The weekly roundup: fake sculptures, hand-crafted typography and a new website launch
Fabrice Le Nezet’s fake sculptures in Dalston Junction sparked debates this week. When we spend most of our time glued to screens, does it even matter whether a piece of artwork exists in the physical world? We’ve also been looking at hand drawn typography, discussing the significance of hackathons and have just launched our biggest website to date. Read on.
In the last few weeks, we’ve been remembering the importance of everything hand-crafted. Tearing us away from the PCs, Cliff held a short workshop to remind us that choosing paintbrush over pixels can enhance creativity.
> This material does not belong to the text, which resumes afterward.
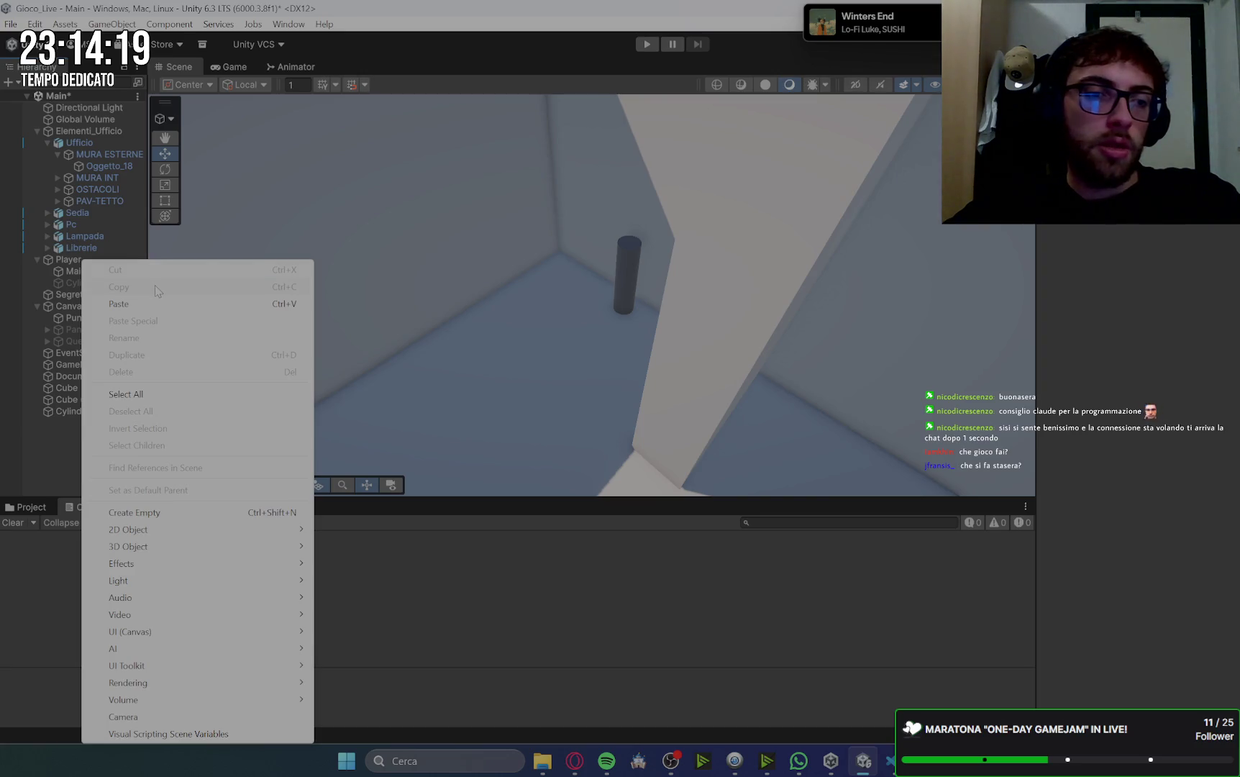
left_click(57, 435)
If this is the sort of thing you’re interested in, take a look at typographer Sean McCabe’s hand lettering techniques. This article is also a great guide to hand-drawn typography. With the domination of digital, there has definitely been a resurgence of anything hand-crafted. Just look at the Nandos typeface or the popularity of artists like Jessica Hische, Peter Strain and Oli Frape.
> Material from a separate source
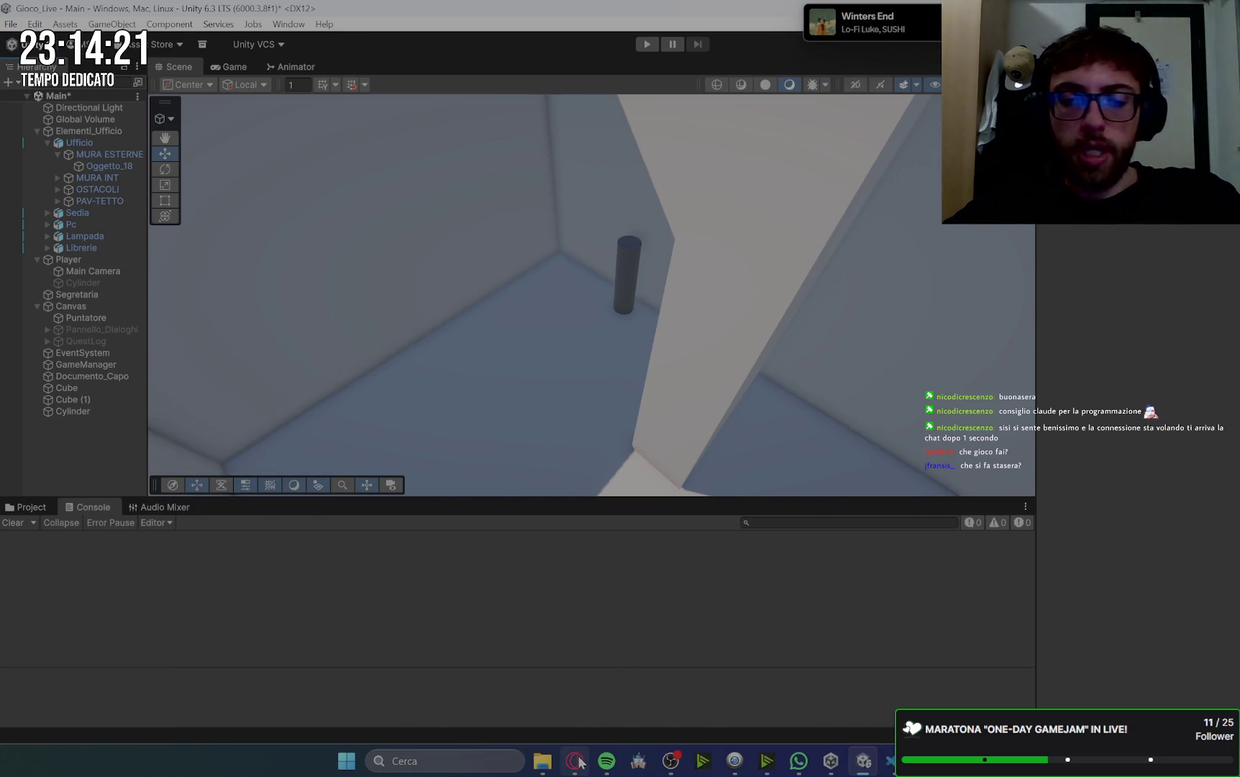
left_click(577, 761)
For anyone interested in graphic design, we’d strongly recommend heading to Stefan Glerum’s exhibition “High Fives & Good Times” at Kemistry gallery. Inspired by early 20th Century movements such as Art Deco, Bauhaus, Italian Futurism and Russian Constructivism, Glerum’s daring and distinctive style is a must-see.
The Barbican’s Jean Paul Gaultier exhibition is in its final weeks. If you haven’t done so already, it’s well worth a visit. With eight sections that range from nautical stripes to cone bras and corsets, sci-fi to British punk and animalistic hybrids, the show is a celebration of diversity and multi-ethnic personalities. And if you’re more into technology than couture, the interactive mannequins are well worth a visit.
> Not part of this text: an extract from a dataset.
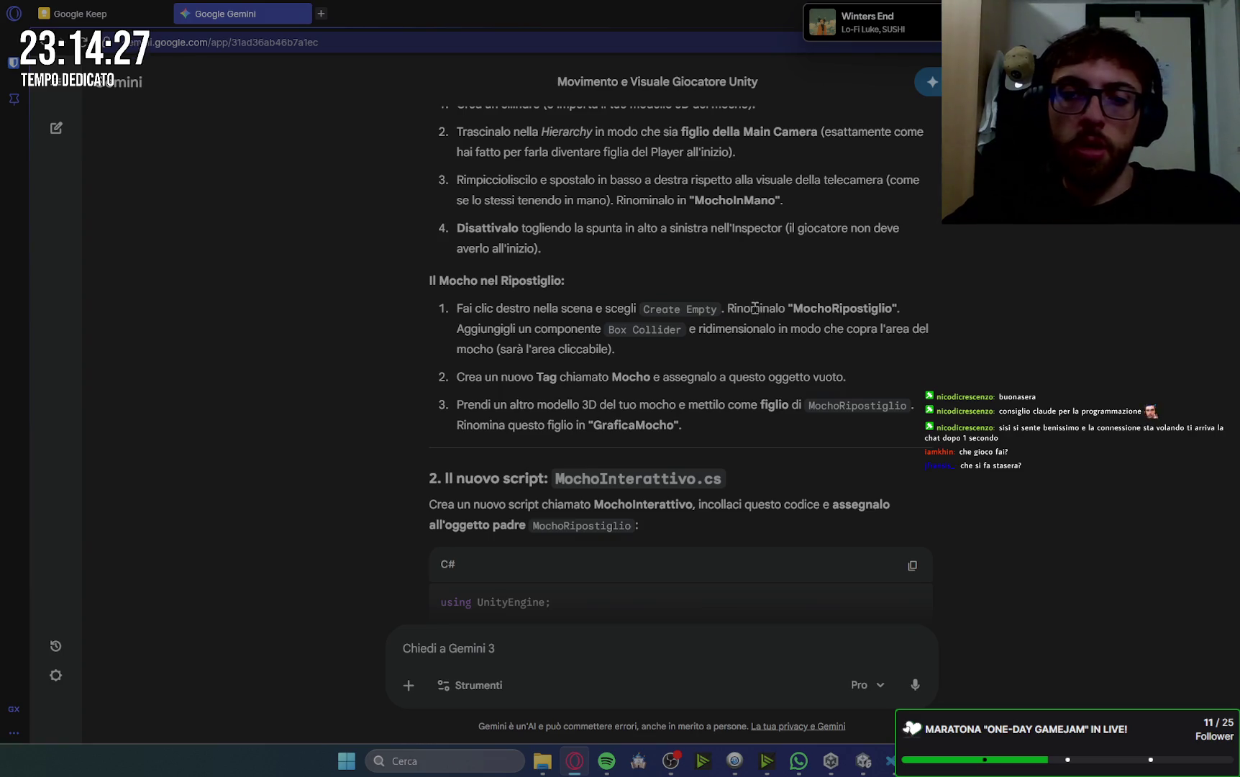
scroll(921, 388, "down", 1)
This week, we’ve been discussing hackathons. A two day hackathon in San Francisco last weekend saw participants brainstorm ideas for smuggling information into North Korea. For a population of 24.76 million, there are approximately 3.5 million computers and 1.5 million tablets and 3 million mobile phones. The event focused on technology’s role in piercing North Korea’s information wall. What’s your opinion on hackathons? Are they one of the most effective publicity moves of our time?
At Firedog, we love a good debate. It’s Nice That covered Fabrice Le Nezet’s “new sculpture” at Dalston underground station this week. Despite being based in Shoreditch, the magazine didn’t actually check the sculpture out. In reality, there was no such sculpture. Fabrice explains that during the process of planning the project, he questioned the value of real versus digital. “Does a sculpture have less value because it’s made digitally?” In a society where we see most art pieces through a screen, does it actually matter if the real sculpture doesn’t exist?
It’s been all guns blazing in the Firedog studios at the moment. We’ve just started working on a new app for a very well known beverage company, so that’s been exciting. We’re also proud to announce the launch of our latest website for the guarding of horseracing, BHA. We completely rebranded the Authority and rebuilt the website from scratch. We’ll be releasing more information about the project soon, so watch this space!